What is expected: Beginning at the line with "For every layout", output each line to the end of the listing below exactly, please.
☆ ☆ ☆ ☆
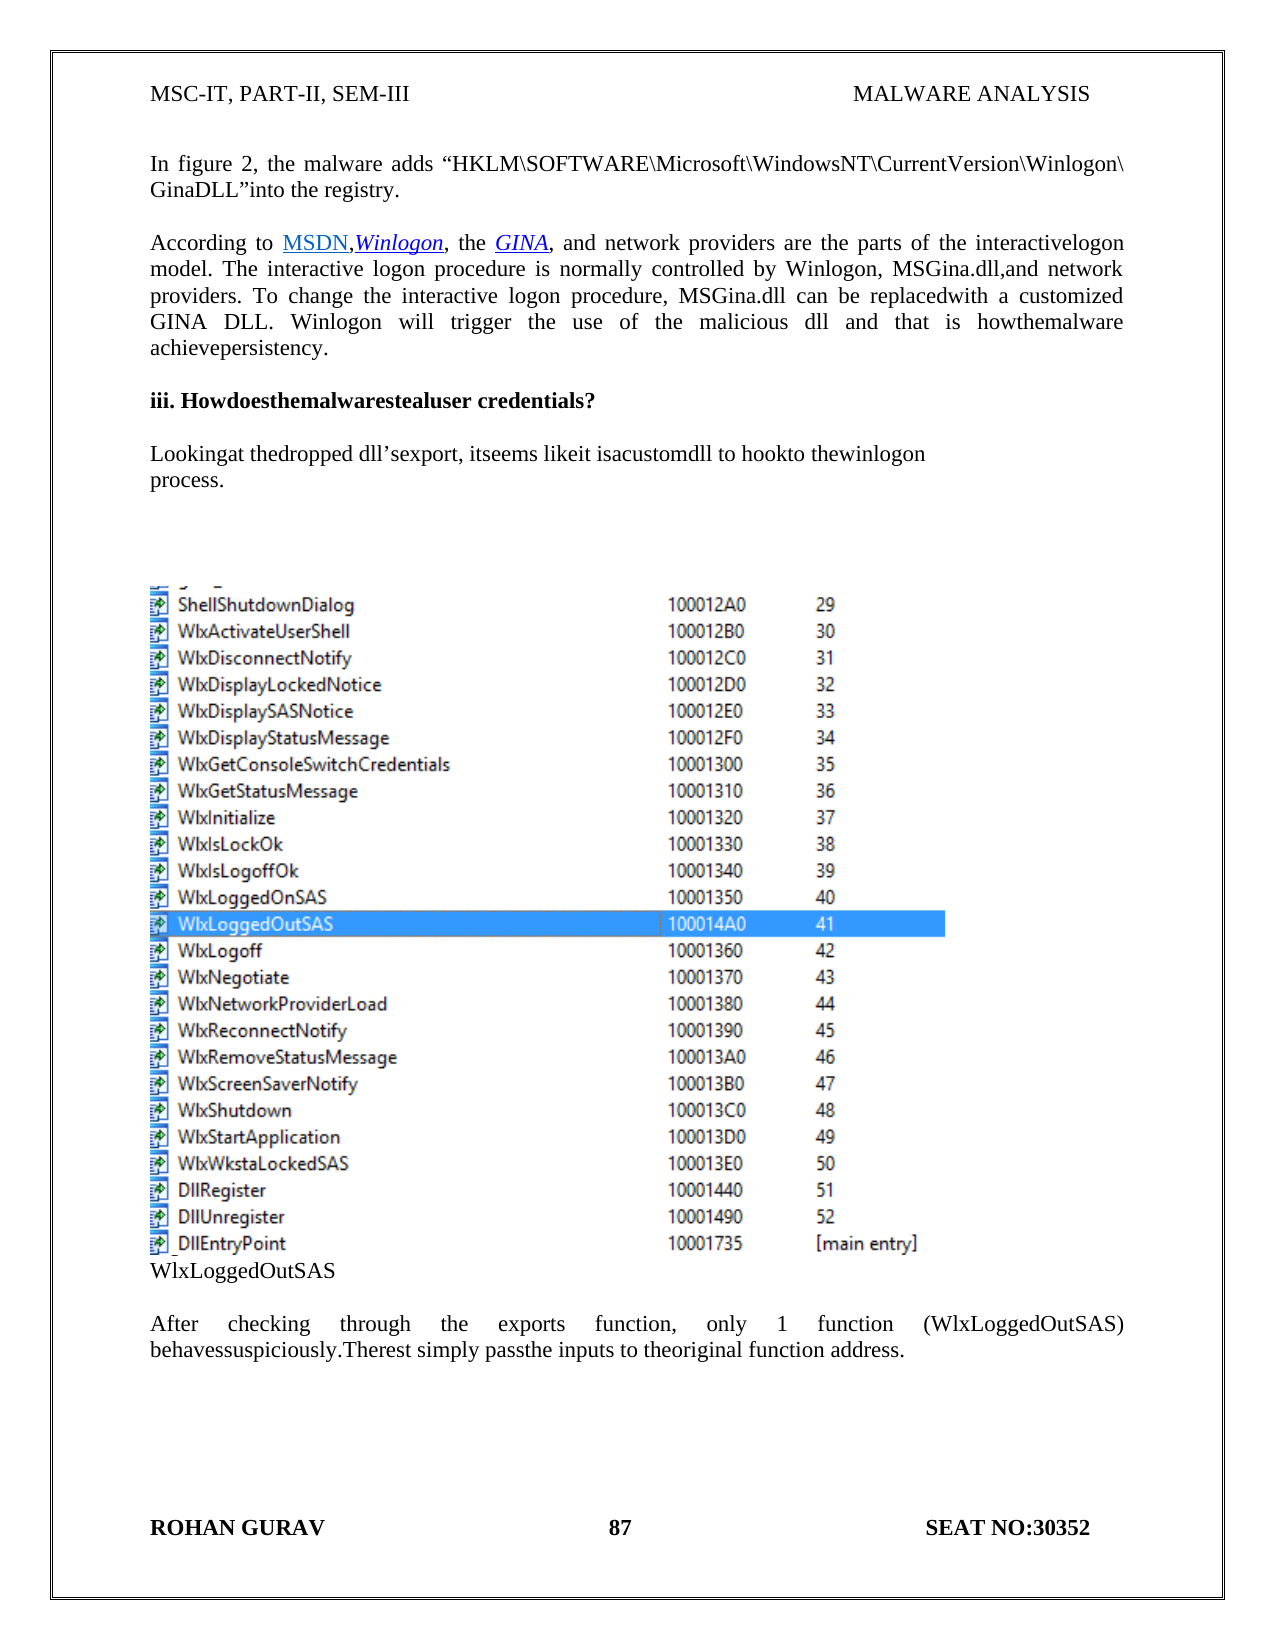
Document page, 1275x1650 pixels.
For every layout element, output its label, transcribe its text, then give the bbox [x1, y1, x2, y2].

text WlxLoggedOutSAS [150, 1257, 1125, 1283]
text According to MSDN,Winlogon, the GINA, and network providers are the parts of the interactivelogon model. The interactive logon procedure is normally controlled by Winlogon, MSGina.dll,and network providers. To change the interactive logon procedure, MSGina.dll can be replacedwith a customized GINA DLL. Winlogon will trigger the use of the malicious dll and that is howthemalware achievepersistency. [150, 229, 1125, 361]
text Figure3. [150, 1231, 1125, 1257]
text In figure 2, the malware adds “HKLM\SOFTWARE\Microsoft\WindowsNT\CurrentVersion\Winlogon\GinaDLL”into the registry. [150, 150, 1125, 203]
text Lookingat thedropped dll’sexport, itseems likeit isacustomdll to hookto thewinlogon [150, 440, 1125, 466]
text After checking through the exports function, only 1 function (WlxLoggedOutSAS) behavessuspiciously.Therest simply passthe inputs to theoriginal function address. [150, 1309, 1125, 1362]
text process. [150, 466, 1125, 493]
subtitle iii. Howdoesthemalwarestealuser credentials? [150, 387, 1125, 413]
picture [150, 586, 946, 1255]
☆ ☆ ☆ ☆
Exercise response:
For every layout element, output its label, transcribe its text, then give the bbox [x1, y1, x2, y2].

text WlxLoggedOutSAS [150, 1257, 1125, 1283]
text According to MSDN,Winlogon, the GINA, and network providers are the parts of the interactivelogon model. The interactive logon procedure is normally controlled by Winlogon, MSGina.dll,and network providers. To change the interactive logon procedure, MSGina.dll can be replacedwith a customized GINA DLL. Winlogon will trigger the use of the malicious dll and that is howthemalware achievepersistency. [150, 229, 1125, 361]
text Figure3. [150, 1231, 1125, 1257]
text In figure 2, the malware adds “HKLM\SOFTWARE\Microsoft\WindowsNT\CurrentVersion\Winlogon\GinaDLL”into the registry. [150, 150, 1125, 203]
text Lookingat thedropped dll’sexport, itseems likeit isacustomdll to hookto thewinlogon [150, 440, 1125, 466]
text After checking through the exports function, only 1 function (WlxLoggedOutSAS) behavessuspiciously.Therest simply passthe inputs to theoriginal function address. [150, 1309, 1125, 1362]
text process. [150, 466, 1125, 493]
subtitle iii. Howdoesthemalwarestealuser credentials? [150, 387, 1125, 413]
picture [150, 586, 946, 1255]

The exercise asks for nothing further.